Retinol-Binding Protein Interferes with Transthyretin-Mediated ß-Amyloid Aggregation Inhibition.

ß-Amyloid (Aß) aggregation is causally linked to Alzheimer's disease. On the basis of in vitro and transgenic animal studies, transthyretin (TTR) is hypothesized to provide neuroprotection against Aß toxicity by binding to Aß and inhibiting its aggregation. TTR is a homotetrameric protein that circulates in blood and cerebrospinal fluid; its normal physiological role is as a carrier for thyroxine and retinol-binding protein (RBP). RBP forms a complex with retinol, and the holoprotein (hRBP) binds with high affinity to TTR. In this study, the role of TTR ligands in TTR-mediated inhibition of Aß aggregation was investigated. hRBP strongly reduced the ability of TTR to inhibit Aß aggregation. The effect was not due to competition between Aß and hRBP for binding to TTR, as Aß bound equally well to TTR-hRBP complexes and TTR. hRBP is known to stabilize the TTR tetrameric structure. We show that Aß partially destabilizes TTR and that hRBP counteracts this destabilization. Taken together, our results support a mechanism wherein TTR-mediated inhibition of Aß aggregation requires not only TTR-Aß binding but also destabilization of TTR quaternary structure.

Transthyretin variants with improved inhibition of ß-amyloid aggregation.

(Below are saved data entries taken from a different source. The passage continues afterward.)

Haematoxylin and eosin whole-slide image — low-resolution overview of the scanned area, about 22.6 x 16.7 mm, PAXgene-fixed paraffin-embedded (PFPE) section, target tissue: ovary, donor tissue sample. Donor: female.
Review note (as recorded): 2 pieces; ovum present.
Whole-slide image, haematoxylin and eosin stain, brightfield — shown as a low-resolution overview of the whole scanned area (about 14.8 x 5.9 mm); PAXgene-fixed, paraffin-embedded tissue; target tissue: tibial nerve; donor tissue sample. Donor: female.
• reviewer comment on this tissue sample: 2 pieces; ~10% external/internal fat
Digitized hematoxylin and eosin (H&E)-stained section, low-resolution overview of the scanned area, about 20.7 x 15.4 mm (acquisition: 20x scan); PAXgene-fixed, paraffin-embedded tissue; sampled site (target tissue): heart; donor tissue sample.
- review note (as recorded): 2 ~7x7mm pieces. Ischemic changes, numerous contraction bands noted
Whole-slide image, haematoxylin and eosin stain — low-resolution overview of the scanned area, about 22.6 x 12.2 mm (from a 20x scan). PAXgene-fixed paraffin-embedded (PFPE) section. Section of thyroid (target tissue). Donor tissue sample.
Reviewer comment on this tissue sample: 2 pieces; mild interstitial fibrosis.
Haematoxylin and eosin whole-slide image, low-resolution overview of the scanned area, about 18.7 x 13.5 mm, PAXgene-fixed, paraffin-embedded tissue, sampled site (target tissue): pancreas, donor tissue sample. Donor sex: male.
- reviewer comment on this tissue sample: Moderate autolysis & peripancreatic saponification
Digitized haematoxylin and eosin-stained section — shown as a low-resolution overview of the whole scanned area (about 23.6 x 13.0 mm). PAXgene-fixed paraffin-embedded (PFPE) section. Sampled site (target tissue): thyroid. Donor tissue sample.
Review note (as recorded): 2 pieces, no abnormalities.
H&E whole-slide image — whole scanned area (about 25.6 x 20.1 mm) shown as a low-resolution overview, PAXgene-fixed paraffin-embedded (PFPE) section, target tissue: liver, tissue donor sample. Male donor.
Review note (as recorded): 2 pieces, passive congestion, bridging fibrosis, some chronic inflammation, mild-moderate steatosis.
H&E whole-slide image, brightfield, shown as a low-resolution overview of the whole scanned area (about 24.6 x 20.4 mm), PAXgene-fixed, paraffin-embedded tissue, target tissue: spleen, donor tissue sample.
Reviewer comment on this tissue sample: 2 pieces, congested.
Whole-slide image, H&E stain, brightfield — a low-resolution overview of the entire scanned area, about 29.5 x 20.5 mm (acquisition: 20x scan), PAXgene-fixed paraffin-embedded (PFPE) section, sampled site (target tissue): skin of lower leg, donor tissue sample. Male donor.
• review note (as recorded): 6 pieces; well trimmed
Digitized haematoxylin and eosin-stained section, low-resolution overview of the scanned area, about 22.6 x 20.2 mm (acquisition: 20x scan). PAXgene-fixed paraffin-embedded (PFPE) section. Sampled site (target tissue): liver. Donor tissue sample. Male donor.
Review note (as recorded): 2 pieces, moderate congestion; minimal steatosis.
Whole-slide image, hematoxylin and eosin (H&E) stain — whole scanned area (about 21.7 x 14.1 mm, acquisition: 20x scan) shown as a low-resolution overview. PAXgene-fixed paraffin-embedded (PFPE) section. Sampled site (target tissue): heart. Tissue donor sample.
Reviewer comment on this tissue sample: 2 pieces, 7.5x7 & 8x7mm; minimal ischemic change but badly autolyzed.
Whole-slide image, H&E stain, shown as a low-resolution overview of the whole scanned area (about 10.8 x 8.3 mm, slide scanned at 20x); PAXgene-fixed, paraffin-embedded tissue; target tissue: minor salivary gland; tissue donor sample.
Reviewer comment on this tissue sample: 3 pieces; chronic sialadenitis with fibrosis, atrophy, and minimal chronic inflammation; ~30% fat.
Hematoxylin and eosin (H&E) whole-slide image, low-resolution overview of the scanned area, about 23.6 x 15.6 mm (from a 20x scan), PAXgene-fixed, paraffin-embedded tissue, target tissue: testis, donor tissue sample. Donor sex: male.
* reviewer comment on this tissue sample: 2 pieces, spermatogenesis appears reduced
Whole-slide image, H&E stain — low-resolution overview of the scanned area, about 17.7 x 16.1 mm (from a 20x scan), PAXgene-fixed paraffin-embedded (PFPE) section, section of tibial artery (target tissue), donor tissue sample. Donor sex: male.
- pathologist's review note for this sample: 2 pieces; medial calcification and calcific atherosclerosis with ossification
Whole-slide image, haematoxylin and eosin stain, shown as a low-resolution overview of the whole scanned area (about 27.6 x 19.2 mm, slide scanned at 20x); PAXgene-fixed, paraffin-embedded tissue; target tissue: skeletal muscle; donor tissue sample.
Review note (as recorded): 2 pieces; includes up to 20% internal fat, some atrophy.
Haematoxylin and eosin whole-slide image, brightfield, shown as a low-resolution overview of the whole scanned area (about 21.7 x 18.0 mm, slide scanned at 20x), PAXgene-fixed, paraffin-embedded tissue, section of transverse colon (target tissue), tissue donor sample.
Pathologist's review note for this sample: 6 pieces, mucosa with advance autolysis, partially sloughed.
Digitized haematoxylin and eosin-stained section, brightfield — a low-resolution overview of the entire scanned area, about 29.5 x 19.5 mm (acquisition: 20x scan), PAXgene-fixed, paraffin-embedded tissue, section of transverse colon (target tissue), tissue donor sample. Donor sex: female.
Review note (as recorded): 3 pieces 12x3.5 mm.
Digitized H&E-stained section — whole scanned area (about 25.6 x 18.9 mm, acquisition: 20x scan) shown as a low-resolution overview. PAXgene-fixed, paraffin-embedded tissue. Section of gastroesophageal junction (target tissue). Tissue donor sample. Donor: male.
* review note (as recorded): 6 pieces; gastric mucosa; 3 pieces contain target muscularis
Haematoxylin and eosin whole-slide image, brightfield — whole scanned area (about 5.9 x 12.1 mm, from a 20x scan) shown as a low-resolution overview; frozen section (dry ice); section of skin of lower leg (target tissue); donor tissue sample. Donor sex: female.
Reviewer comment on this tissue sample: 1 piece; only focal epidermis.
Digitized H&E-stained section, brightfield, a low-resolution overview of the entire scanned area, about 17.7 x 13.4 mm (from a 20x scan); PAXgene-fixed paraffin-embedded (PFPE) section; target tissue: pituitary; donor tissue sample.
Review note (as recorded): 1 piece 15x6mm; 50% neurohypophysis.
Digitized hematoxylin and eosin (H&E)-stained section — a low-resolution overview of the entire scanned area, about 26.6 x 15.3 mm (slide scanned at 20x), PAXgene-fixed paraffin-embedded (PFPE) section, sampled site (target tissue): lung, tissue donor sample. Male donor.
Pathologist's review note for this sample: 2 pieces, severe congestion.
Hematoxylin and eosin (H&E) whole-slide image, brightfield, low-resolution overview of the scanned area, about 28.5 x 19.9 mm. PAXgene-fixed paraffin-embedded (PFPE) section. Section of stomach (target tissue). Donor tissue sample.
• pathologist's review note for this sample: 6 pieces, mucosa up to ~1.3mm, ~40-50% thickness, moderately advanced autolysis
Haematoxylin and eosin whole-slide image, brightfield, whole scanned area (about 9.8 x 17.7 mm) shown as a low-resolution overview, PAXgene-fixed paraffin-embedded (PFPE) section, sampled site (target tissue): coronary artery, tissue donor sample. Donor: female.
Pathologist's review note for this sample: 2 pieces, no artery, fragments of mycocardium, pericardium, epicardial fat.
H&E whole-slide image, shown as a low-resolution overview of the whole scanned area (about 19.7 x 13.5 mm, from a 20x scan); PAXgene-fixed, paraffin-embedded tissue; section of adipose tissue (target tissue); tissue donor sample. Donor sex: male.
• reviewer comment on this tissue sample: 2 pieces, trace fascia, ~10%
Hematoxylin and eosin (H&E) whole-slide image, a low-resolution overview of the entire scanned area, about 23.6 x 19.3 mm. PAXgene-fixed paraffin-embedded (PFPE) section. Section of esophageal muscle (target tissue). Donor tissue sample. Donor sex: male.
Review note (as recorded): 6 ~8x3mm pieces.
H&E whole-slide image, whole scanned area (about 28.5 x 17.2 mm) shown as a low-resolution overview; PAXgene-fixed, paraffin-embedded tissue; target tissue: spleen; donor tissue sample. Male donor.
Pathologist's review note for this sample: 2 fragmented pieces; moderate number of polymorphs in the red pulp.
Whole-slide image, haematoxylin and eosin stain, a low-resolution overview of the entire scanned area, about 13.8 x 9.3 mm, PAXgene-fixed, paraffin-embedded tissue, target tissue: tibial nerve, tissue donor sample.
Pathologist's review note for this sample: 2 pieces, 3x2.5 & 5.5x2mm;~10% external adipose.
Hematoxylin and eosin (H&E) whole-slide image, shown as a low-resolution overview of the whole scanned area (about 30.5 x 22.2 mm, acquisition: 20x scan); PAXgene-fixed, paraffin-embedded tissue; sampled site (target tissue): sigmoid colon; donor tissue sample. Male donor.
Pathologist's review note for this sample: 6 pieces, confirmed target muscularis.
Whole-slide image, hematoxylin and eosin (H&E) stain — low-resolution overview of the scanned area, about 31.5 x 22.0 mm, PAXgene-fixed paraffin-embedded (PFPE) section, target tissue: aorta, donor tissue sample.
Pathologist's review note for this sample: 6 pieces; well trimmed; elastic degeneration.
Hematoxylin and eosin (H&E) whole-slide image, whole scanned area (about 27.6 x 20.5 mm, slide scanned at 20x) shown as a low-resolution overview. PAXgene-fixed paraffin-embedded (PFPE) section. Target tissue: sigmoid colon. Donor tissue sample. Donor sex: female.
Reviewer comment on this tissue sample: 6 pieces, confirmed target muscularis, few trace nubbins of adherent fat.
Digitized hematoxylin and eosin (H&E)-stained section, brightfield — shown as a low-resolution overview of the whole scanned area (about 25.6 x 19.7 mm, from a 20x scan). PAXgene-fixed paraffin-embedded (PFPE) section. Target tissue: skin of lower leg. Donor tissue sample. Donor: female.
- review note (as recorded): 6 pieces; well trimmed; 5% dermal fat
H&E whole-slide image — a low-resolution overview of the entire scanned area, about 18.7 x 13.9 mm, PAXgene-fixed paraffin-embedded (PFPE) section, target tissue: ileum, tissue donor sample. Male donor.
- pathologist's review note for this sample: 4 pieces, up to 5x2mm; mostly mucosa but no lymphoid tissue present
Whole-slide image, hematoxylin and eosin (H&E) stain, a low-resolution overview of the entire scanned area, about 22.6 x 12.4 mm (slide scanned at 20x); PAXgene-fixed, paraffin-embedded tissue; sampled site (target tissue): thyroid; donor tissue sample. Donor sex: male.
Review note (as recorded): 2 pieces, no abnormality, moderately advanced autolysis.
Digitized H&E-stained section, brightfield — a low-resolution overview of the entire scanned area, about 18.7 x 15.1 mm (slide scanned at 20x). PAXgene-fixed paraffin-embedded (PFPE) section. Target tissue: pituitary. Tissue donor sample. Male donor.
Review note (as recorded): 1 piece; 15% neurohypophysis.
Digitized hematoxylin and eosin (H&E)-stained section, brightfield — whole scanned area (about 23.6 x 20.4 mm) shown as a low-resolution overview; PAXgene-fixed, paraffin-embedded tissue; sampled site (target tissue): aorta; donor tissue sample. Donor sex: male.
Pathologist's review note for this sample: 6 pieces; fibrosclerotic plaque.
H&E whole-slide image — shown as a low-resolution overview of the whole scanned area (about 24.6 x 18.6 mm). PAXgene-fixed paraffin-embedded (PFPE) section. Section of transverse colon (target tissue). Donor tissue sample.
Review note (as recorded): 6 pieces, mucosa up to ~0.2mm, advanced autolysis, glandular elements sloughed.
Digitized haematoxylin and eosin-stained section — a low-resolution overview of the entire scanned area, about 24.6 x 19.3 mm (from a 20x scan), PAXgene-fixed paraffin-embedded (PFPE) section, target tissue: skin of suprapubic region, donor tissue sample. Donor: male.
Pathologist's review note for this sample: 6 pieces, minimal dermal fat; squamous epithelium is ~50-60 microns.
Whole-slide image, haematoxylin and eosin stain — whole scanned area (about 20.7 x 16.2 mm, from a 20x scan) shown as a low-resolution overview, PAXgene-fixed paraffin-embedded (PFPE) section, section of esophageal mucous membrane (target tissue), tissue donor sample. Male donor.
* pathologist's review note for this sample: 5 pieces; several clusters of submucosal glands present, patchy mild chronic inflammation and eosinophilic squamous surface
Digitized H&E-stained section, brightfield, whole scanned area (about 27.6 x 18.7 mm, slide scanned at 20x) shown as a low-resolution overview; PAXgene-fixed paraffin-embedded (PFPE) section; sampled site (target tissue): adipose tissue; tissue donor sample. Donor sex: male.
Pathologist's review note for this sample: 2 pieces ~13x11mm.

Aggregation of ß-amyloid (Aß) is widely believed to cause neuronal dysfunction in Alzheimer's disease. Transthyretin (TTR) binds to Aß and inhibits its aggregation and neurotoxicity. TTR is a homotetrameric protein, with each monomer containing a short α-helix and two anti-parallel ß-sheets. Dimers pack into tetramers to form a hydrophobic cavity. Here we report the discovery of a TTR mutant, N98A, that was more effective at inhibiting Aß aggregation than wild-type (WT) TTR, although N98A and WT bound Aß equally. The N98A mutation is located on a flexible loop distant from the putative Aß-binding sites and does not alter secondary and tertiary structures nor prevent correct assembly into tetramers. Under non-physiological conditions, N98A tetramers were kinetically and thermodynamically less stable than WT, suggesting a difference in the tetramer folded structure. In vivo, the lone cysteine in TTR is frequently modified by S-cysteinylation or S-sulfonation. Like the N98A mutation, S-cysteinylation of TTR modestly decreased tetramer stability and increased TTR's effectiveness at inhibiting Aß aggregation. Collectively, these data indicate that a subtle change in TTR tetramer structure measurably increases TTR's ability to inhibit Aß aggregation.